• _TASK INSTRUCTIONS_
Where the records below reach the line containing "собаки как повышенное", start transcribing, and end with the line containing "dựa trên các", exactly and with nothing else added.

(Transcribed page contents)

----------------

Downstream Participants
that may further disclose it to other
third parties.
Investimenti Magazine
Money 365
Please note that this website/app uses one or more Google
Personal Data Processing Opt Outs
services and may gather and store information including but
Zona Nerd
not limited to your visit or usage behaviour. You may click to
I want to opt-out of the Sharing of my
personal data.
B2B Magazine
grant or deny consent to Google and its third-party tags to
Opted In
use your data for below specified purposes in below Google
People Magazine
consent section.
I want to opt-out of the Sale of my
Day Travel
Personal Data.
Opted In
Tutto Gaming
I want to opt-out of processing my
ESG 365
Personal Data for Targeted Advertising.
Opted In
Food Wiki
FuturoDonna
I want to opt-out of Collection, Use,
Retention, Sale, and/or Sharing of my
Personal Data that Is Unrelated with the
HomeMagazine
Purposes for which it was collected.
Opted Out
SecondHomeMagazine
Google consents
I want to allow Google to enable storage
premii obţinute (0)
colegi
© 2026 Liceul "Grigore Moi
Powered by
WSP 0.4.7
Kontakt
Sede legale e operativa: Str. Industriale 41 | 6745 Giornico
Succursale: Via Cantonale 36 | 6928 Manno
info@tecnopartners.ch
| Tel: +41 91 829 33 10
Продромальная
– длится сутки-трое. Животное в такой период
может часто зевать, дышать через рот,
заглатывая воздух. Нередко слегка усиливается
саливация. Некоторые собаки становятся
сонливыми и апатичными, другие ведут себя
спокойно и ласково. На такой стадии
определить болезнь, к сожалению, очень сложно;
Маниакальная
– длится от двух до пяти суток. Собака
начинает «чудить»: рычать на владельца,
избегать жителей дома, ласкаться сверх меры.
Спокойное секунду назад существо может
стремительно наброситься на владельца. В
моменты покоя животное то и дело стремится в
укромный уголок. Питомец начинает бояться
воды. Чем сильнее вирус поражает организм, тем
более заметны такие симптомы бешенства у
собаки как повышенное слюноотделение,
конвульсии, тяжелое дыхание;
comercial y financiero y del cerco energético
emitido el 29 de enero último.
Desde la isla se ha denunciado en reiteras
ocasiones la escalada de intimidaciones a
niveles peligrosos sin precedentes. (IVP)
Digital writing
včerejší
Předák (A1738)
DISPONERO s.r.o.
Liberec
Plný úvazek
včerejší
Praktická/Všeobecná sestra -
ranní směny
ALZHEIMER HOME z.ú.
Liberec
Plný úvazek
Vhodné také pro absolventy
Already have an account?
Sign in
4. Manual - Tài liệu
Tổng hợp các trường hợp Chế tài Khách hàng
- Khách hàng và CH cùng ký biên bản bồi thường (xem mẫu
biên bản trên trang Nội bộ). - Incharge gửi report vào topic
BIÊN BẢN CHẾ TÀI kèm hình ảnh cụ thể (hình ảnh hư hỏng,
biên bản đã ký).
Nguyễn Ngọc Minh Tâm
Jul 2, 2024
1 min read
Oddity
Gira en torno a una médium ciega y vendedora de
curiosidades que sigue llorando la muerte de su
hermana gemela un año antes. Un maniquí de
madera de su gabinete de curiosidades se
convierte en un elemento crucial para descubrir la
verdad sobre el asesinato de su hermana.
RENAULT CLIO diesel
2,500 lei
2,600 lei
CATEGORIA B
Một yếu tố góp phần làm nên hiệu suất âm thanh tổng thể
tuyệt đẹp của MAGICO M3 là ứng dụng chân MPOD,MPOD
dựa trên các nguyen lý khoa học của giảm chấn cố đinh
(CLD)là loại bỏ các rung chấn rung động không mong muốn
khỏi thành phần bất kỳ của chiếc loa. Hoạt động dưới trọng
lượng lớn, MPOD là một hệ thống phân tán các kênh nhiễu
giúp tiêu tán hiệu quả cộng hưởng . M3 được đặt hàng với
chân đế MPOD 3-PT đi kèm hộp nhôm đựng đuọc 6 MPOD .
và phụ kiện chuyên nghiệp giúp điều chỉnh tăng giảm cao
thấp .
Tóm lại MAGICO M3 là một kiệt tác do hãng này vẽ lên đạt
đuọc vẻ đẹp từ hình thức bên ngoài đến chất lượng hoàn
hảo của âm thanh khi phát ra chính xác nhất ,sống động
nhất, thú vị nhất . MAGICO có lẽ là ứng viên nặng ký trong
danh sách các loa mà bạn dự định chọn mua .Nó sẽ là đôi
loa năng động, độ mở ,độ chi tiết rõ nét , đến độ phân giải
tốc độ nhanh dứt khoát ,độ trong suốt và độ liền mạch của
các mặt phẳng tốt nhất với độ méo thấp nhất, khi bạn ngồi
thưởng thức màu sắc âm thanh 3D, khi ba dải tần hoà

----------------

• _EXERCISE SOLUTION_
собаки как повышенное слюноотделение,
конвульсии, тяжелое дыхание;
comercial y financiero y del cerco energético
emitido el 29 de enero último.
Desde la isla se ha denunciado en reiteras
ocasiones la escalada de intimidaciones a
niveles peligrosos sin precedentes. (IVP)
Digital writing
včerejší
Předák (A1738)
DISPONERO s.r.o.
Liberec
Plný úvazek
včerejší
Praktická/Všeobecná sestra -
ranní směny
ALZHEIMER HOME z.ú.
Liberec
Plný úvazek
Vhodné také pro absolventy
Already have an account?
Sign in
4. Manual - Tài liệu
Tổng hợp các trường hợp Chế tài Khách hàng
- Khách hàng và CH cùng ký biên bản bồi thường (xem mẫu
biên bản trên trang Nội bộ). - Incharge gửi report vào topic
BIÊN BẢN CHẾ TÀI kèm hình ảnh cụ thể (hình ảnh hư hỏng,
biên bản đã ký).
Nguyễn Ngọc Minh Tâm
Jul 2, 2024
1 min read
Oddity
Gira en torno a una médium ciega y vendedora de
curiosidades que sigue llorando la muerte de su
hermana gemela un año antes. Un maniquí de
madera de su gabinete de curiosidades se
convierte en un elemento crucial para descubrir la
verdad sobre el asesinato de su hermana.
RENAULT CLIO diesel
2,500 lei
2,600 lei
CATEGORIA B
Một yếu tố góp phần làm nên hiệu suất âm thanh tổng thể
tuyệt đẹp của MAGICO M3 là ứng dụng chân MPOD,MPOD
dựa trên các nguyen lý khoa học của giảm chấn cố đinh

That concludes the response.